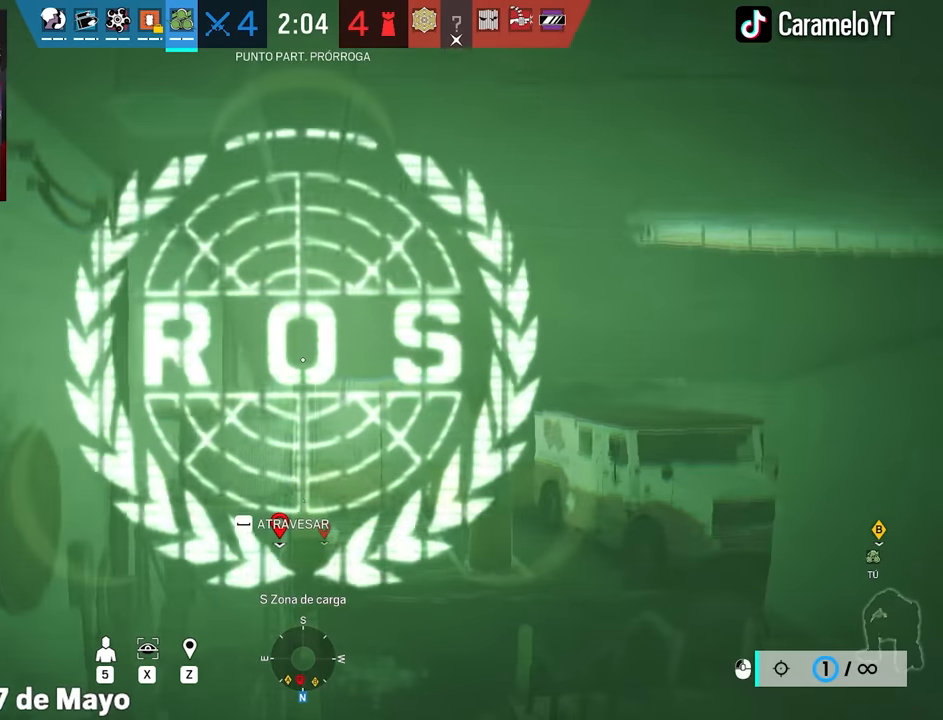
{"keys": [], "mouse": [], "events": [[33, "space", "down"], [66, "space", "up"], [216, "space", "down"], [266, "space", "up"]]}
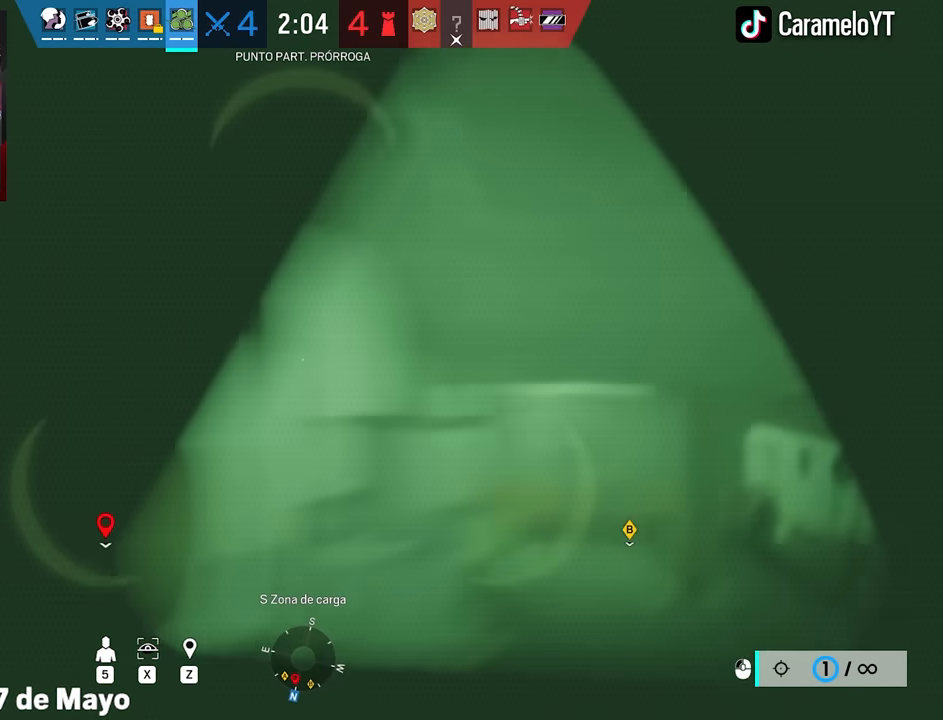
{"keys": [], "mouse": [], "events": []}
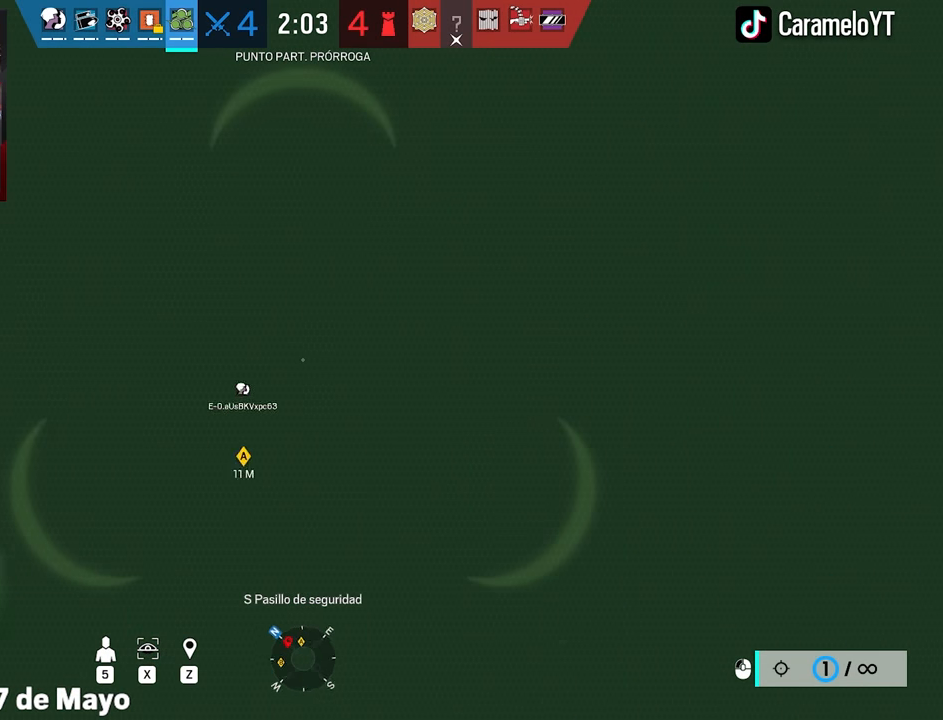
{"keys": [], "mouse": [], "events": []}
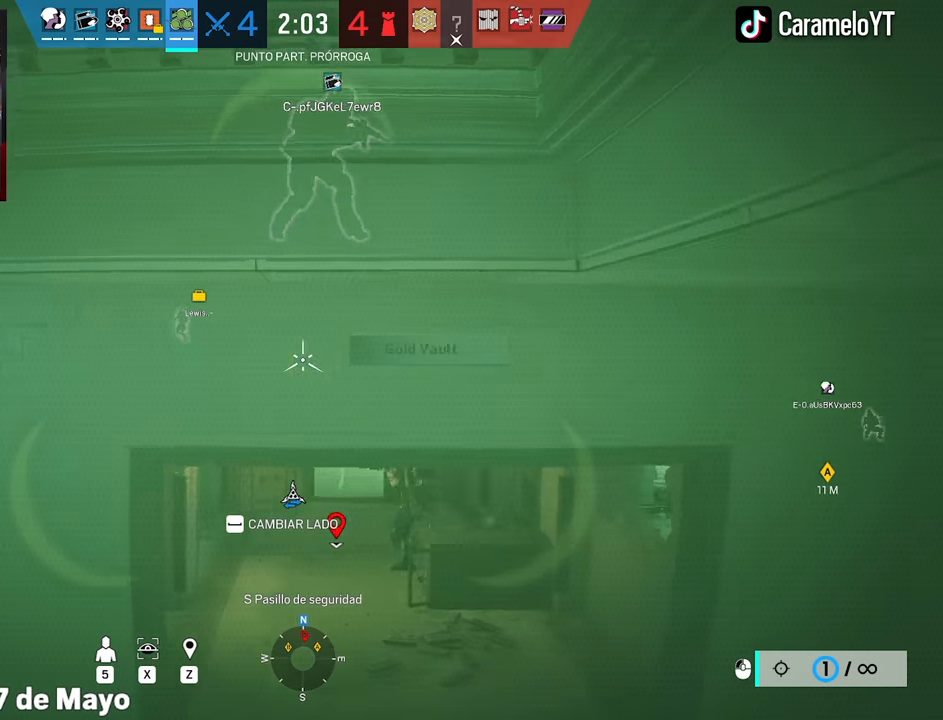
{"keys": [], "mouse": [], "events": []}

------

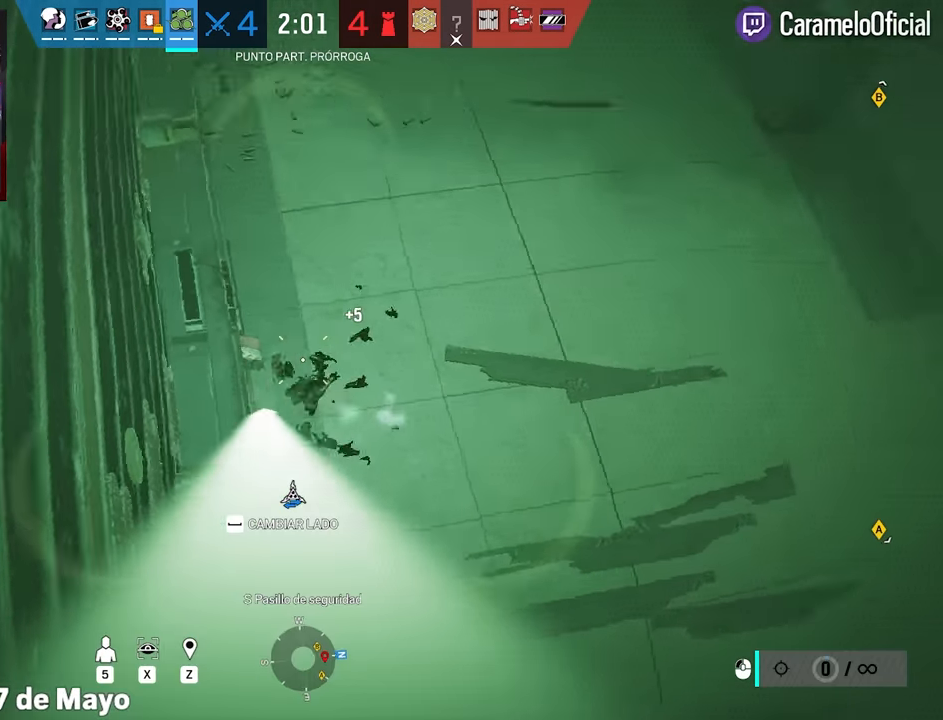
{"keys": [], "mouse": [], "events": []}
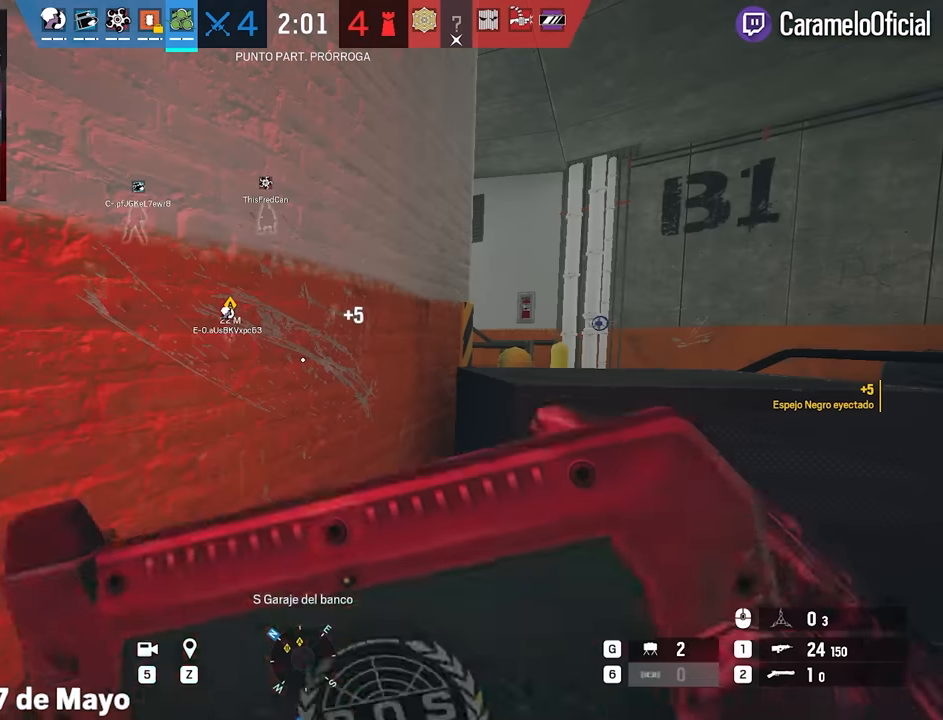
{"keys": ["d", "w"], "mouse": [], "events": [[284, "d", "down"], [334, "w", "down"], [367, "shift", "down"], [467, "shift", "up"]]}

------

* ABOUT THIS EXERCISE *
Go through the records above and report how many lines contain "down". Write the number only.

* SOLUTION FOR THIS EXERCISE *
2